> _Source information_:
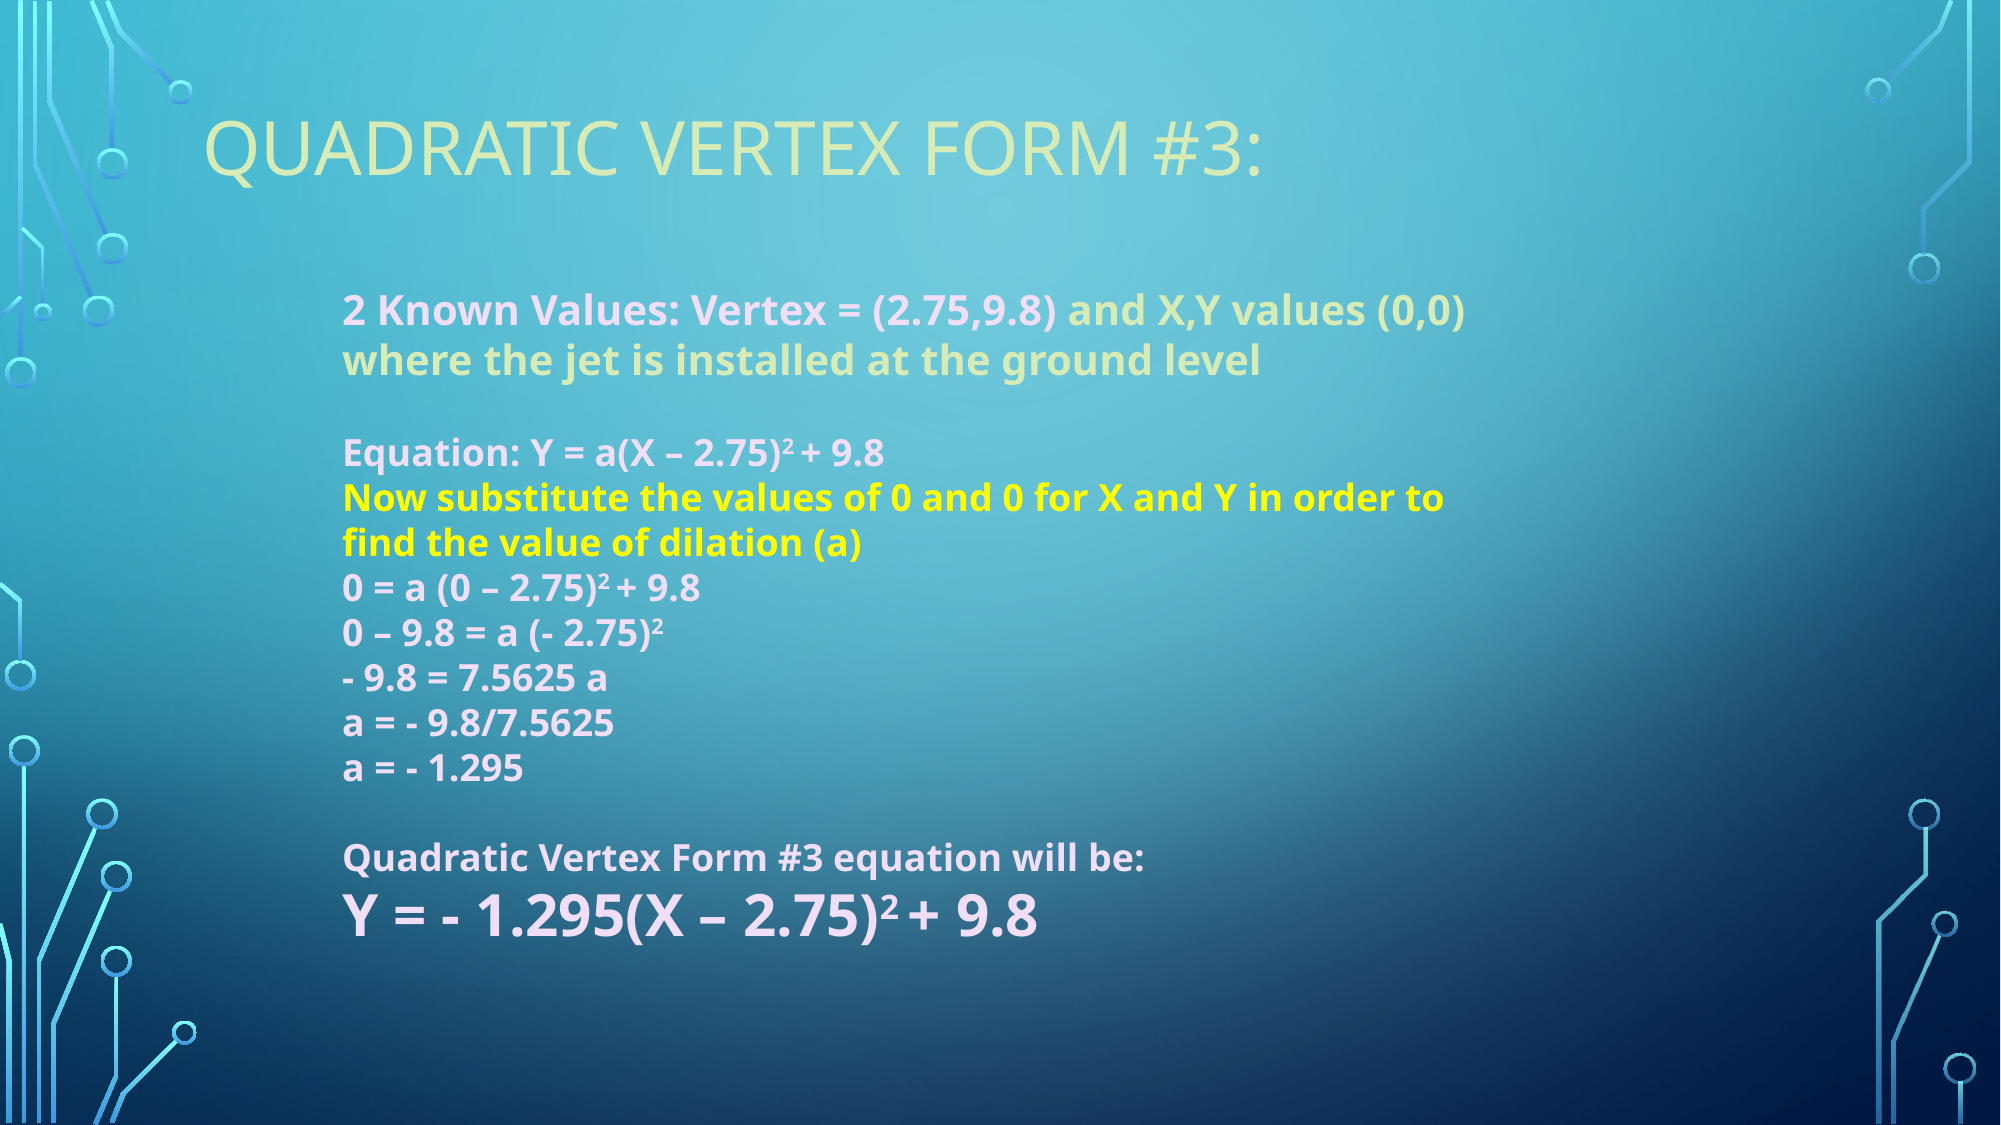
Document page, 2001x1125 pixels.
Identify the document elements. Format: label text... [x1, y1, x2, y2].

text_box 2 Known Values: Vertex = (2.75,9.8) and X,Y values (0,0) where the jet is installed at the ground level Equation: Y = a(X – 2.75)2 + 9.8 Now substitute the values of 0 and 0 for X and Y in order to find the value of dilation (a) 0 = a (0 – 2.75)2 + 9.8 0 – 9.8 = a (- 2.75)2 - 9.8 = 7.5625 a a = - 9.8/7.5625 a = - 1.295 Quadratic Vertex Form #3 equation will be: Y = - 1.295(X – 2.75)2 + 9.8 [252, 276, 1518, 1001]
title Quadratic vertex form #3: [187, 101, 1813, 201]
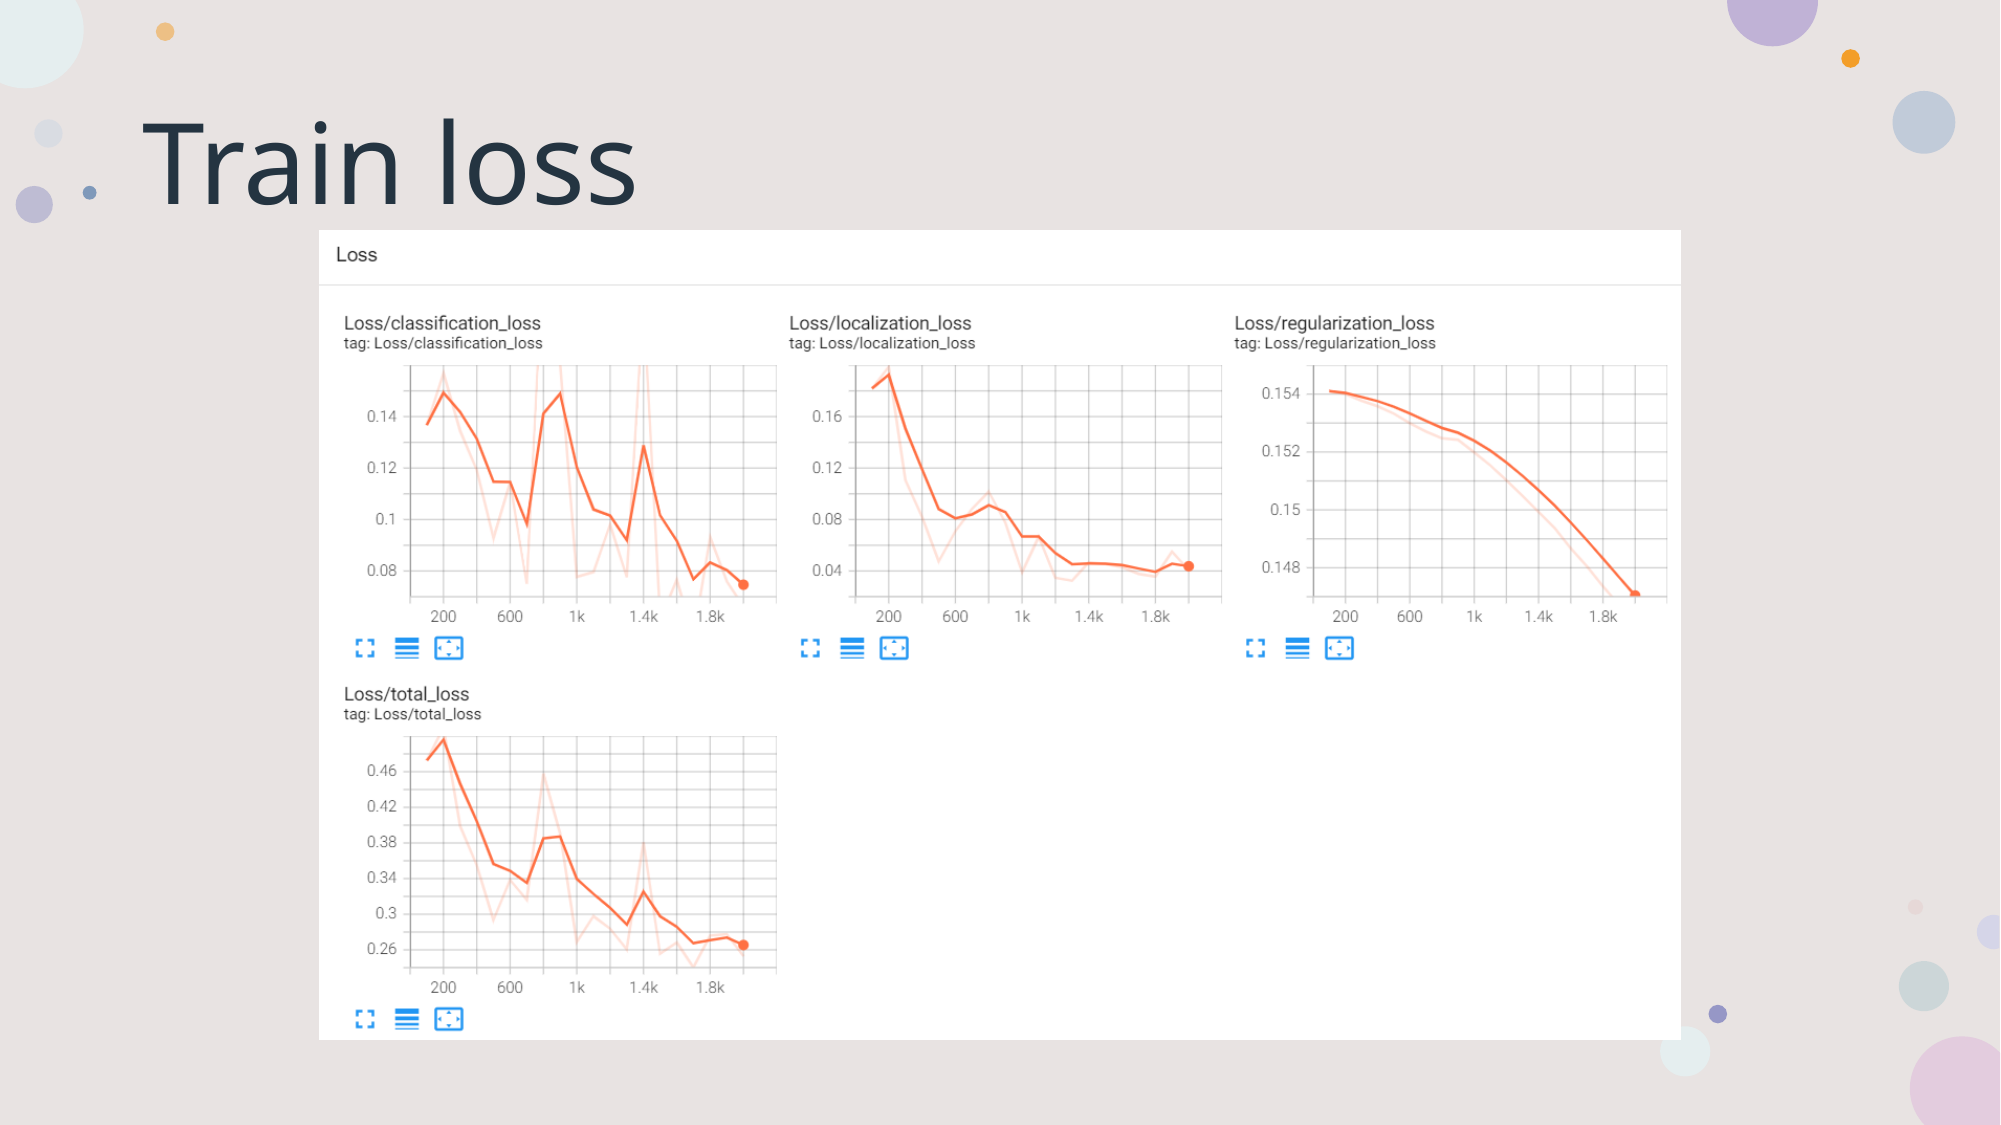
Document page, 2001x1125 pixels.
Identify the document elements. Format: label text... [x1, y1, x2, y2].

> _Your goal_:
Apart from the pictures, all of the data should be repeated exactly.

> _Answer space_:
Document page, 2001x1125 pixels.
Identify the document elements. Format: label text... [x1, y1, x2, y2].

text_box 2 Known Values: Vertex = (2.75,9.8) and X,Y values (0,0) where the jet is installed at the ground level Equation: Y = a(X – 2.75)2 + 9.8 Now substitute the values of 0 and 0 for X and Y in order to find the value of dilation (a) 0 = a (0 – 2.75)2 + 9.8 0 – 9.8 = a (- 2.75)2 - 9.8 = 7.5625 a a = - 9.8/7.5625 a = - 1.295 Quadratic Vertex Form #3 equation will be: Y = - 1.295(X – 2.75)2 + 9.8 [252, 276, 1518, 1001]
title Quadratic vertex form #3: [187, 101, 1813, 201]
Document page, 2001x1125 pixels.
Identify the document elements. Format: label text... [x1, y1, x2, y2].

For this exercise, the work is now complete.